Here is a short, simple “to-do” list for your 2014 yearend charitable giving:

  • Cash gifts are the simplest and can be accomplished by check or credit card, as long as you make them by year end. Be sure to get a receipt from the charity for any gifts of $250 or more. Cancelled checks are insufficient proof in the case of an IRS audit.
  • Contribution of appreciated long term securities to charity is only marginally more complicated than cash, but generally vastly superior for tax purposes. The built-in capital gain is never taxed to you and your deduction is the fair market value of the security.
  • The flip side is using depreciated securities for charity – don’t do it! Instead, sell the securities, recognize the loss, and contribute the cash to charity.

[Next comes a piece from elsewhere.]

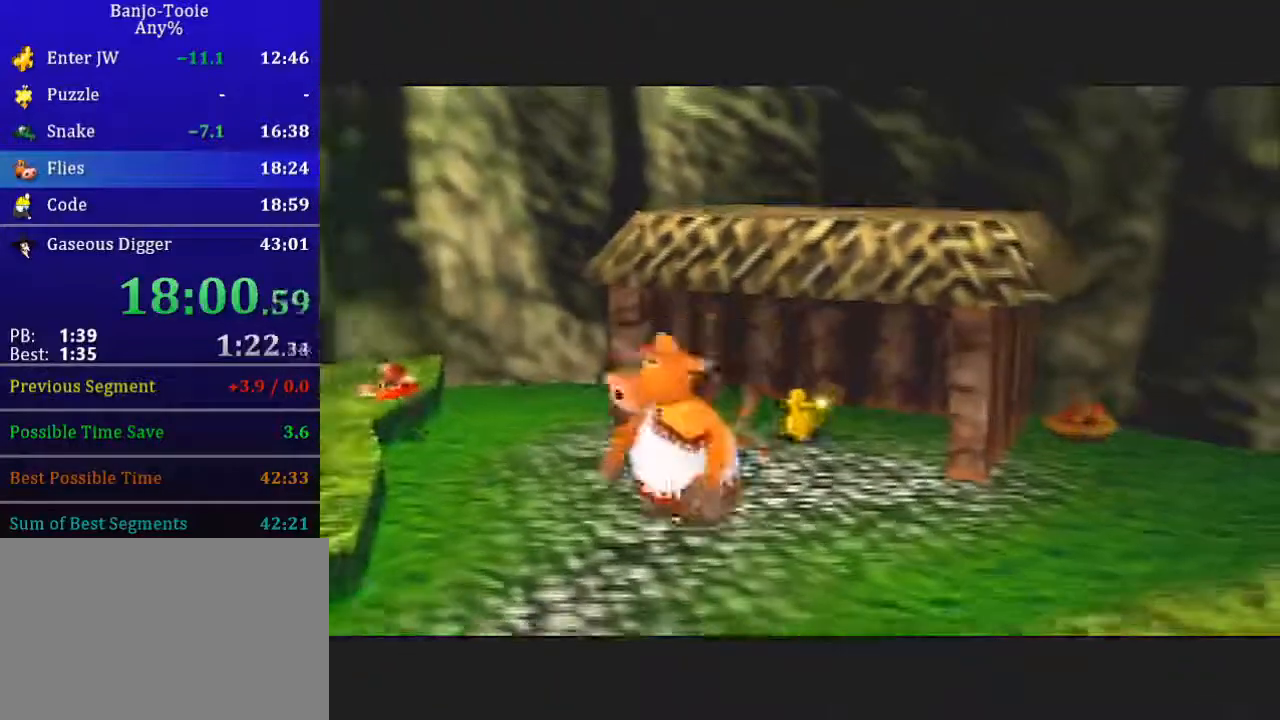
{"buttons": ["Z"], "left_stick": "right", "events": []}
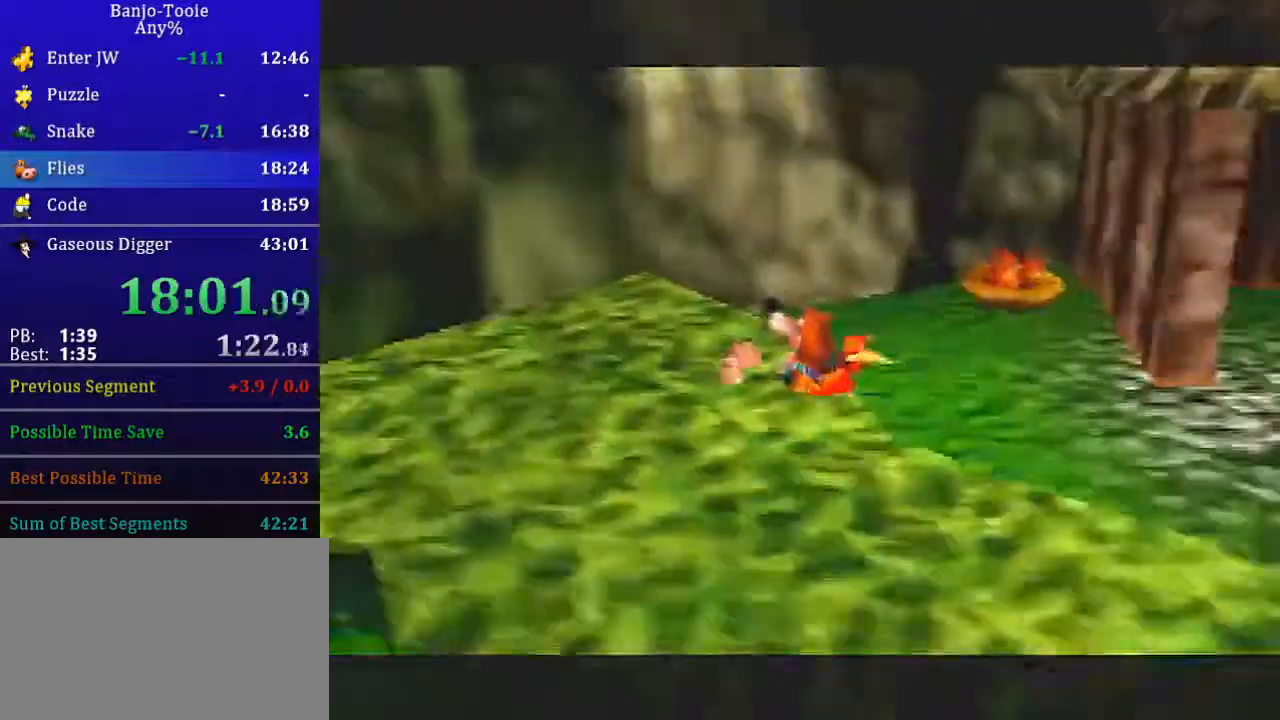
{"buttons": ["Z"], "left_stick": "up-right", "events": [[434, "left_stick", "up-right"]]}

  • There are several limitations to charitable deductions based on income. The basic overall limitation is 50% of adjusted gross income (AGI). If you exceed the limitation(s), you get a five year carryover of the excess. There are a number of caveats to this and I urge you to talk to your CPA first if you are that seriously philanthropic.
  • Donor advised funds (DAF) are a godsend at this time of year. Let’s say for tax purposes you want to generate a $100,000 charitable contribution. You are obviously generous, but you do not yet know which charities you want to benefit. Setting up a DAF gives you the ability to fund the account and claim the deduction in the current year and distribute the gifts to the ultimate charities in future years. I love these funds; see these prior posts for more details:
  • Finally, here’s a fun family outing – clean out your closets and visit a local thrift store sponsored by a 501(c)(3) charity with your “still-in-good-shape-but-not-quite-your-style-anymore” clothing, furniture, and household appliances. The fair market value of these items (generally the thrift store price they will be sold for) is deductible. If any single item or group of similar items is valued at $500 or more, additional disclosures will be required on your tax return. And if the claimed value is $5,000 or more, a qualified appraisal will be required to substantiate the deduction. Your deduction will most likely pass muster at audit time if you are reasonable, maintain impeccable records, and adequately disclose the required information.